▶ TRY IT
In the listing below, print exactly the lines from the first through the one that contains "beräknad projektuppföljning. Dessutom kan du".

▶ AVAILABLE RECORDS
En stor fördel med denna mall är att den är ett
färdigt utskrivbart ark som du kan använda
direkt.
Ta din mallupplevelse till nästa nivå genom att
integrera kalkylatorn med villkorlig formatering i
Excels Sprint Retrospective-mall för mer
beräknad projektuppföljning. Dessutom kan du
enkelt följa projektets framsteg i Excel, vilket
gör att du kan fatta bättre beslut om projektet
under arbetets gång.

▶ ANSWER BOX
En stor fördel med denna mall är att den är ett
färdigt utskrivbart ark som du kan använda
direkt.
Ta din mallupplevelse till nästa nivå genom att
integrera kalkylatorn med villkorlig formatering i
Excels Sprint Retrospective-mall för mer
beräknad projektuppföljning. Dessutom kan du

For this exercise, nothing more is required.